# Really??



## AmberLBowers (Nov 28, 2008)

I noticed on another thread that it was frowned upon by many to house goats in dog kennels. I was planning on either 2 bottle babies (does) or a doe with kid(s) at her side to start with. These would be African Pygmies. Primarily for pets, but also milked when the time came. YES, I know pygmies are not the standard dairy animal, but this isn't going to be our primary source of dairy, mainly pets with a little high butterfat milk to play cheesemaking (which I have done with raw cows milk before). I will be ordering a Maggidans Pygmy milker due to the "itty bitty -----s" They would be housed in a 10X10 kennel like our chickens, all hay and feed brought to them. Let out for at least one extended (1-2 hour) play time a day, well supervised of course, possibly on a harness (remember I said they were mainly pets). Buck services will be outserviced when needed or could possibly house a buck and wether buddy in a similar set up. What would be wrong with this? The floor is open...:lookout:


----------



## RiverPines (Dec 12, 2006)

I personally would never put a goat in a 10 by 10 kennel except for temp housing. 
Goats are active creatures. Exercise comes from jumping, and running. Cant do that much of that in only a 10ft by 10ft space.
For the lifetime, space should include room for running and playing so the animal can thrive instead of just survive.

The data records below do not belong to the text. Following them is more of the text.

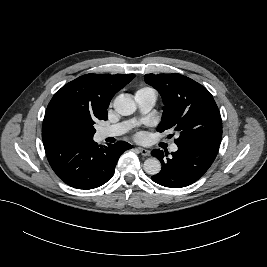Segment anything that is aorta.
Segmentation results:
<instances>
[{
  "label": "aorta",
  "instance_id": "obj_1",
  "mask_svg": "<svg viewBox=\"0 0 267 267\" xmlns=\"http://www.w3.org/2000/svg\"><path fill=\"white\" fill-rule=\"evenodd\" d=\"M114 109L122 116H128L136 111V103L132 97L127 95H119L113 103ZM144 171L150 175H156L161 171V163L156 158H148L144 162Z\"/></svg>",
  "mask_w": 267,
  "mask_h": 267
}]
</instances>
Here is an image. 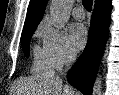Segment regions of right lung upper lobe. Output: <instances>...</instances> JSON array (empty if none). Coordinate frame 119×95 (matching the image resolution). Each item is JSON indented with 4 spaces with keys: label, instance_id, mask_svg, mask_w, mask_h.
Returning a JSON list of instances; mask_svg holds the SVG:
<instances>
[{
    "label": "right lung upper lobe",
    "instance_id": "obj_1",
    "mask_svg": "<svg viewBox=\"0 0 119 95\" xmlns=\"http://www.w3.org/2000/svg\"><path fill=\"white\" fill-rule=\"evenodd\" d=\"M105 1L107 0H95V5L103 3ZM46 4L47 0H30L22 33L36 29L37 25L42 19Z\"/></svg>",
    "mask_w": 119,
    "mask_h": 95
}]
</instances>
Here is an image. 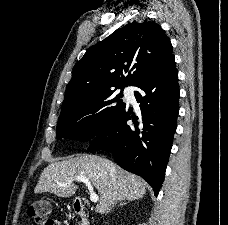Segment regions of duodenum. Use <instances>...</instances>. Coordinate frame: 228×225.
<instances>
[{
  "mask_svg": "<svg viewBox=\"0 0 228 225\" xmlns=\"http://www.w3.org/2000/svg\"><path fill=\"white\" fill-rule=\"evenodd\" d=\"M72 208L74 212L80 217V225H87L88 223L86 222V217H87V209L82 202L81 199L75 198L72 201Z\"/></svg>",
  "mask_w": 228,
  "mask_h": 225,
  "instance_id": "410a0bca",
  "label": "duodenum"
}]
</instances>
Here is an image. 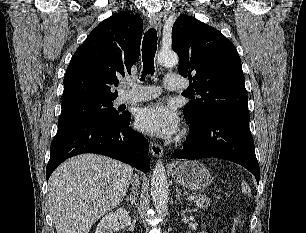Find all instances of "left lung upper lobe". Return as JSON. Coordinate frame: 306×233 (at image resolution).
<instances>
[{"label": "left lung upper lobe", "mask_w": 306, "mask_h": 233, "mask_svg": "<svg viewBox=\"0 0 306 233\" xmlns=\"http://www.w3.org/2000/svg\"><path fill=\"white\" fill-rule=\"evenodd\" d=\"M172 49L179 56V73L190 80L192 97L183 110L190 124L219 113L249 116L241 60L221 32L181 15L173 25Z\"/></svg>", "instance_id": "1"}]
</instances>
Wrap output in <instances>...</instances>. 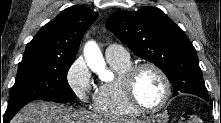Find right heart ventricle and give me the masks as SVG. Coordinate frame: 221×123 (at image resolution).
Returning a JSON list of instances; mask_svg holds the SVG:
<instances>
[{
    "label": "right heart ventricle",
    "mask_w": 221,
    "mask_h": 123,
    "mask_svg": "<svg viewBox=\"0 0 221 123\" xmlns=\"http://www.w3.org/2000/svg\"><path fill=\"white\" fill-rule=\"evenodd\" d=\"M109 64L115 71L116 78L97 88L94 96L95 112L109 119H131L139 116L140 112L127 102L121 86L122 75L132 66L130 59L110 60Z\"/></svg>",
    "instance_id": "1"
}]
</instances>
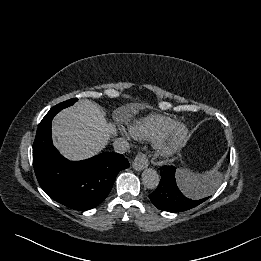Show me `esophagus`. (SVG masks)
<instances>
[{
  "mask_svg": "<svg viewBox=\"0 0 261 261\" xmlns=\"http://www.w3.org/2000/svg\"><path fill=\"white\" fill-rule=\"evenodd\" d=\"M148 166V157L145 154H138L135 157V160L132 164V167L137 170L141 171Z\"/></svg>",
  "mask_w": 261,
  "mask_h": 261,
  "instance_id": "esophagus-1",
  "label": "esophagus"
}]
</instances>
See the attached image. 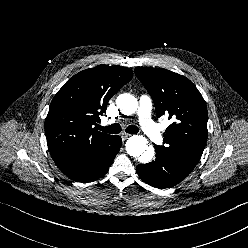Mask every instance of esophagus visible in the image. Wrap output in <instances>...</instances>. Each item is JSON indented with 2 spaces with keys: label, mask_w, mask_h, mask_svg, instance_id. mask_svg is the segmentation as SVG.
Segmentation results:
<instances>
[{
  "label": "esophagus",
  "mask_w": 248,
  "mask_h": 248,
  "mask_svg": "<svg viewBox=\"0 0 248 248\" xmlns=\"http://www.w3.org/2000/svg\"><path fill=\"white\" fill-rule=\"evenodd\" d=\"M121 137H122V139H127L128 137H130V134H128V133H122L121 134Z\"/></svg>",
  "instance_id": "1"
}]
</instances>
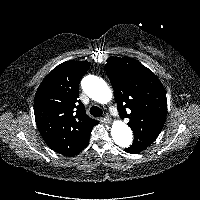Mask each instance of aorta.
I'll return each mask as SVG.
<instances>
[{"label": "aorta", "mask_w": 200, "mask_h": 200, "mask_svg": "<svg viewBox=\"0 0 200 200\" xmlns=\"http://www.w3.org/2000/svg\"><path fill=\"white\" fill-rule=\"evenodd\" d=\"M83 91L94 101L100 104H107L112 99V91L107 83L95 75H87L82 79ZM111 136L114 142L122 148L131 145L133 135L130 127L122 121H114L111 127Z\"/></svg>", "instance_id": "obj_1"}]
</instances>
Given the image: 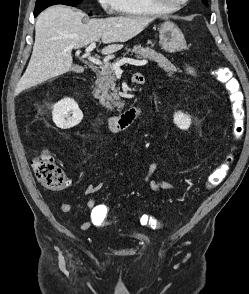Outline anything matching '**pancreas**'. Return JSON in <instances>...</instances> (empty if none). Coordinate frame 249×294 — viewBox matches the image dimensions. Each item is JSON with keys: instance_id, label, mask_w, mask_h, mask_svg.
Instances as JSON below:
<instances>
[{"instance_id": "1", "label": "pancreas", "mask_w": 249, "mask_h": 294, "mask_svg": "<svg viewBox=\"0 0 249 294\" xmlns=\"http://www.w3.org/2000/svg\"><path fill=\"white\" fill-rule=\"evenodd\" d=\"M135 53L137 57L143 59H149L157 63V65L164 69L166 72L173 74L177 72L178 69L161 53H158L150 48H144L140 45L134 46L132 50H128V52ZM120 59H117L115 63L119 62ZM114 63V64H115ZM96 94L100 99L101 103L110 110L114 108L122 109L124 106V102L120 101V94L118 92V88H116L115 83V71L112 66L104 67L100 75H98L96 82Z\"/></svg>"}]
</instances>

I'm not a big supporter of dogs that live out their entire lives in that much space either. They to need to play and run too.

People do use small space for the life of an animal and thats their choice. But I cant personally do it. Animals that just live are not the same as happy, well exercised, thriving animals.

To me its the difference between a chicken that spends its whole life in a cage like battery hens and chickens that have a coop with at least a big chicken yard that get to be, well, chickens! 
Both live but only one thrives.

My ewes, I have 2 are in a pen thats 40ft by 80ft, and that's for nighttime and bad weather days, otherwise they are in pasture. Same with my 2 rams that have a separate pen from the ewes.
My goats had even more space than the sheep and all the animals use all the space! They run, play, bounce, and are so happy! 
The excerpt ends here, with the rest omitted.